Entries taken from a collection >>
——————

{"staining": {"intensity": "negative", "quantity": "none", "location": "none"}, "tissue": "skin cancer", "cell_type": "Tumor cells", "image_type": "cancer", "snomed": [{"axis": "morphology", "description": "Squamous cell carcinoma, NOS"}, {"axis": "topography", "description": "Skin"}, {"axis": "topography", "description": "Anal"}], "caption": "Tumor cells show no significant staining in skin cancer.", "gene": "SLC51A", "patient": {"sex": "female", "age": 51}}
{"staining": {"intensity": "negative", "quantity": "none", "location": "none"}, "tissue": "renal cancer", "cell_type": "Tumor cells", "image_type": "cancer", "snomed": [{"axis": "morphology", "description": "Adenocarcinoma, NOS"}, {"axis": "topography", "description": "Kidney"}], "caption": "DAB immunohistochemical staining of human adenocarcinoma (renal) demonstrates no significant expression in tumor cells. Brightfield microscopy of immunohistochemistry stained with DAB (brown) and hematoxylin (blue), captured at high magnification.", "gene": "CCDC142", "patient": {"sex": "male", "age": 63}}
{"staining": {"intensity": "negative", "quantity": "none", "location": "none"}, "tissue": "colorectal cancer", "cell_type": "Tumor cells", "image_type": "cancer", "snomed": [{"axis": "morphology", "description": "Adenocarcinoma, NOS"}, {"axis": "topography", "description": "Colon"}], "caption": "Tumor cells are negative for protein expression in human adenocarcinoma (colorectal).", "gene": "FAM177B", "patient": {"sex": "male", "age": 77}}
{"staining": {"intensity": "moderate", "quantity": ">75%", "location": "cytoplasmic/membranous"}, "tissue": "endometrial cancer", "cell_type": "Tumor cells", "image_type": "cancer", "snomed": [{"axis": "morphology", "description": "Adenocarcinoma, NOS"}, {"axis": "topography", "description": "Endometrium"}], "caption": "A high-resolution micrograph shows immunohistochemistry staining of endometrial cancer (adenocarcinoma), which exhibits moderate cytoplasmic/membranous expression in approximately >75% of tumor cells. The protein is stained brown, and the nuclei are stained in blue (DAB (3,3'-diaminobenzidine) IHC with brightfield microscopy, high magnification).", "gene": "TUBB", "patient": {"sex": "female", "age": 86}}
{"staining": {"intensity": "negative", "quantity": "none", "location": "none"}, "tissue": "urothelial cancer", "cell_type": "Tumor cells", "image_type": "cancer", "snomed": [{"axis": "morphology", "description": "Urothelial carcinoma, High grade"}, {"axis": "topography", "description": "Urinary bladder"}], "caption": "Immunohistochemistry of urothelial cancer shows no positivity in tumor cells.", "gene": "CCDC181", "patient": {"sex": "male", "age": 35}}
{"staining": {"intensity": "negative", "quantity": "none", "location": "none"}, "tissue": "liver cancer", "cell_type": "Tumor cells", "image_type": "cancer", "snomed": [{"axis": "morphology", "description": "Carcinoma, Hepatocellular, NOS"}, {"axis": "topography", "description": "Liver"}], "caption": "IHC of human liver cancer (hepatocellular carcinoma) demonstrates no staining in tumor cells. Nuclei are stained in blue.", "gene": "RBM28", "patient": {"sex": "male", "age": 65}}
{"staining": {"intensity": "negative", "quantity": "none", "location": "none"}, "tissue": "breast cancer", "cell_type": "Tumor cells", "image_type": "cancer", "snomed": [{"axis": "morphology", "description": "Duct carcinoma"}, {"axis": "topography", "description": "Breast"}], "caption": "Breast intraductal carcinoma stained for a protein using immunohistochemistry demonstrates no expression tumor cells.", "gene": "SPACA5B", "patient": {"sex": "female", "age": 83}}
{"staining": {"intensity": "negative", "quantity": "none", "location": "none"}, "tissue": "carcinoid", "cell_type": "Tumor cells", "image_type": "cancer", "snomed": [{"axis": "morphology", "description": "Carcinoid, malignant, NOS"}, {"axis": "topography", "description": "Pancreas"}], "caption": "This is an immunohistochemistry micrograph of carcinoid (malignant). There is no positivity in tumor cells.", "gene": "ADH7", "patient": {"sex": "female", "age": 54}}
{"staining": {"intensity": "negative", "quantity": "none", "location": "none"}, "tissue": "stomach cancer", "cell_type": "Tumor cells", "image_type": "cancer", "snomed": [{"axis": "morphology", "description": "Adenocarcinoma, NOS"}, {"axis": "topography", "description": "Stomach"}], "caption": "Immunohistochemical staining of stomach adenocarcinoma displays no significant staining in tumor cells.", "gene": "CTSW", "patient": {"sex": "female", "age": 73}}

——————

REQUIREMENT >> Type the records out again. Match them exactly.

YOUR RESPONSE >>
{"staining": {"intensity": "negative", "quantity": "none", "location": "none"}, "tissue": "skin cancer", "cell_type": "Tumor cells", "image_type": "cancer", "snomed": [{"axis": "morphology", "description": "Squamous cell carcinoma, NOS"}, {"axis": "topography", "description": "Skin"}, {"axis": "topography", "description": "Anal"}], "caption": "Tumor cells show no significant staining in skin cancer.", "gene": "SLC51A", "patient": {"sex": "female", "age": 51}}
{"staining": {"intensity": "negative", "quantity": "none", "location": "none"}, "tissue": "renal cancer", "cell_type": "Tumor cells", "image_type": "cancer", "snomed": [{"axis": "morphology", "description": "Adenocarcinoma, NOS"}, {"axis": "topography", "description": "Kidney"}], "caption": "DAB immunohistochemical staining of human adenocarcinoma (renal) demonstrates no significant expression in tumor cells. Brightfield microscopy of immunohistochemistry stained with DAB (brown) and hematoxylin (blue), captured at high magnification.", "gene": "CCDC142", "patient": {"sex": "male", "age": 63}}
{"staining": {"intensity": "negative", "quantity": "none", "location": "none"}, "tissue": "colorectal cancer", "cell_type": "Tumor cells", "image_type": "cancer", "snomed": [{"axis": "morphology", "description": "Adenocarcinoma, NOS"}, {"axis": "topography", "description": "Colon"}], "caption": "Tumor cells are negative for protein expression in human adenocarcinoma (colorectal).", "gene": "FAM177B", "patient": {"sex": "male", "age": 77}}
{"staining": {"intensity": "moderate", "quantity": ">75%", "location": "cytoplasmic/membranous"}, "tissue": "endometrial cancer", "cell_type": "Tumor cells", "image_type": "cancer", "snomed": [{"axis": "morphology", "description": "Adenocarcinoma, NOS"}, {"axis": "topography", "description": "Endometrium"}], "caption": "A high-resolution micrograph shows immunohistochemistry staining of endometrial cancer (adenocarcinoma), which exhibits moderate cytoplasmic/membranous expression in approximately >75% of tumor cells. The protein is stained brown, and the nuclei are stained in blue (DAB (3,3'-diaminobenzidine) IHC with brightfield microscopy, high magnification).", "gene": "TUBB", "patient": {"sex": "female", "age": 86}}
{"staining": {"intensity": "negative", "quantity": "none", "location": "none"}, "tissue": "urothelial cancer", "cell_type": "Tumor cells", "image_type": "cancer", "snomed": [{"axis": "morphology", "description": "Urothelial carcinoma, High grade"}, {"axis": "topography", "description": "Urinary bladder"}], "caption": "Immunohistochemistry of urothelial cancer shows no positivity in tumor cells.", "gene": "CCDC181", "patient": {"sex": "male", "age": 35}}
{"staining": {"intensity": "negative", "quantity": "none", "location": "none"}, "tissue": "liver cancer", "cell_type": "Tumor cells", "image_type": "cancer", "snomed": [{"axis": "morphology", "description": "Carcinoma, Hepatocellular, NOS"}, {"axis": "topography", "description": "Liver"}], "caption": "IHC of human liver cancer (hepatocellular carcinoma) demonstrates no staining in tumor cells. Nuclei are stained in blue.", "gene": "RBM28", "patient": {"sex": "male", "age": 65}}
{"staining": {"intensity": "negative", "quantity": "none", "location": "none"}, "tissue": "breast cancer", "cell_type": "Tumor cells", "image_type": "cancer", "snomed": [{"axis": "morphology", "description": "Duct carcinoma"}, {"axis": "topography", "description": "Breast"}], "caption": "Breast intraductal carcinoma stained for a protein using immunohistochemistry demonstrates no expression tumor cells.", "gene": "SPACA5B", "patient": {"sex": "female", "age": 83}}
{"staining": {"intensity": "negative", "quantity": "none", "location": "none"}, "tissue": "carcinoid", "cell_type": "Tumor cells", "image_type": "cancer", "snomed": [{"axis": "morphology", "description": "Carcinoid, malignant, NOS"}, {"axis": "topography", "description": "Pancreas"}], "caption": "This is an immunohistochemistry micrograph of carcinoid (malignant). There is no positivity in tumor cells.", "gene": "ADH7", "patient": {"sex": "female", "age": 54}}
{"staining": {"intensity": "negative", "quantity": "none", "location": "none"}, "tissue": "stomach cancer", "cell_type": "Tumor cells", "image_type": "cancer", "snomed": [{"axis": "morphology", "description": "Adenocarcinoma, NOS"}, {"axis": "topography", "description": "Stomach"}], "caption": "Immunohistochemical staining of stomach adenocarcinoma displays no significant staining in tumor cells.", "gene": "CTSW", "patient": {"sex": "female", "age": 73}}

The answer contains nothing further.